● Extrait
━━━━━━━━━━━━━━━━━━━━━━━━━━━━━━

Marie-Catherine Delacroix a été responsable pendant 15 ans de l’association Cinéam qui collecte, conserve et diffuse les films amateurs du département de l’Essonne en Ile-de-France. Elle nous raconte aujourd’hui l’invraisemblable histoire du tout premier film de ce fonds d’archives audiovisuelles.
L’histoire commence avec la découverte d’une collection de films abandonnés dans une remise à vélos, au fond d’un jardin chez une amie. C’était il y a 19 ans. J’étais sur le point de créer Cinéam, sans aucune expérience des archives audiovisuelles et de la documentation. Avec une mère antiquaire, je connaissais les bonheurs des découvertes de trésors dans les caves et les greniers. Ça ferait bien l’affaire ! Cinéam débutait.
Revenons à la découverte de la grande malle ! À l’intérieur, 32 bobines en 9,5 mm et 16 mm tournées par Georges Moreau de 1923 à 1964 ; tous les films sont datés et ont un titre dactylographié. Ils seront pris en charge et diffusés très régulièrement dans les projections organisées par l’association : le public les aime.
Pendant toutes ces années, Cinéam poursuit ses missions et se développe. Laurence Bazin reprend la direction de l’association et l’hiver dernier, au cours d’une projection au cinéma de Palaiseau, Alain Esmery, invité en tant qu’expert du cinéma amateur, pose une question déstabilisante en voyant le “Mariage de Georges, 25 janvier 1923”. Comment est-il possible que ce film tourné en 9,5 mm soit daté du début de l’année 1923 alors que la caméra Pathé-Baby a été commercialisée à partir de juillet 1923 ?

━━━━━━━━━━━━━━━━━━━━━━━━━━━━━━

● Données fournies
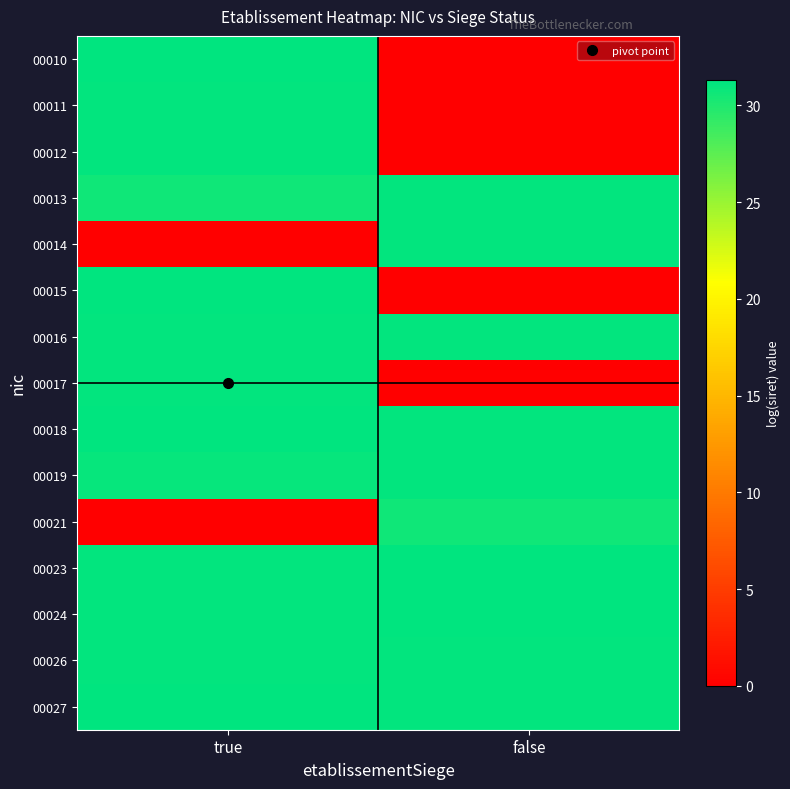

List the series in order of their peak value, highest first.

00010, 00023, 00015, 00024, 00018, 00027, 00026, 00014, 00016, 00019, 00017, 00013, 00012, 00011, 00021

━━━━━━━━━━━━━━━━━━━━━━━━━━━━━━

● Questions
(A) Reformulez sous forme de liste le paragraphe de l'extrait qui commence par « Revenons à la découverte de la grande malle », en conservant ses faits essentiels.
(B) Traduisez en anglais cette phrase de l'extrait : « L’histoire commence avec la découverte d’une collection de films abandonnés dans une remise à vélos, au fond d’un jardin chez une amie. »
(C) Écrivez la suite du récit de l'extrait sur le tout premier film du fonds Cinéam, à partir de sa dernière phrase.
Les lignes de données ne servent à rien dans cet exercice.

● Réponses
(A)
- La grande malle contenait 32 bobines en 9,5 mm et 16 mm.
- Georges Moreau les a tournées de 1923 à 1964.
- Chaque film est daté et porte un titre dactylographié.
- L'association prend ces films en charge et les diffuse très régulièrement lors de ses projections.
- Le public les apprécie.

(B) The story begins with the discovery of a collection of films abandoned in a bicycle shed at the back of a friend's yard.

(C)
Voilà une véritable énigme ! Une enquête démarre. Laurence rencontre Anne Gourdet-Marès de la fondation Jérôme Seydoux-Pathé qui, à sa grande surprise, connaît Georges Moreau, le jeune marié du film ! Passionnée par le format 9,5 mm, elle a lu ses comptes rendus d’expériences dans les cahiers de recherche des usines Pathé, et se souvient très bien d’un article paru dans un bulletin professionnel en 1967. L’ingénieur Louis Didiée y raconte la “petit histoire du Pathé-Baby” :
[…] Un jour nous arriva une caméra pouvant passer du 9,5 mm. C’était le prototype ou plutôt un des prototypes. Alors commencèrent des essais de prise de vue à l’usine. […] En janvier fut fait le premier film à l’extérieur. Ce fut à l’occasion du mariage de notre collègue Georges Moreau à Charenton. G. Zelger se réservait de tourner la manivelle, arguant qu’il avait la main très régulière pour tourner à deux tours seconde (sur l’air de Sambre et Meuse). Il s’agissait d’autre part de mettre le bon diaphragme. Un petit photomètre alors nommé “actinomètre”, que nous avions construit et longuement expérimenté, nous permit de trouver la bonne exposition. Inutile de dire que ce film fut développé par nous avec le plus grand soin. Quand apparurent les premières images négatives – on développait alors en lumière rouge – G. Zelger poussa un cri de joie. Restait à réussir l’inversion. Tout se passa normalement y compris le séchage (le long d’un fil de fer tendu dans le laboratoire) et le film put être projeté et, quelques jours après, montré aux dirigeants pour justifier la mise au point du procédé, et aux figurants du film pour leur plus grande satisfaction. […]
Le mystère était éclairci et nous apprenions que Cinéam conservait le film 9,5 mm le plus ancien au monde !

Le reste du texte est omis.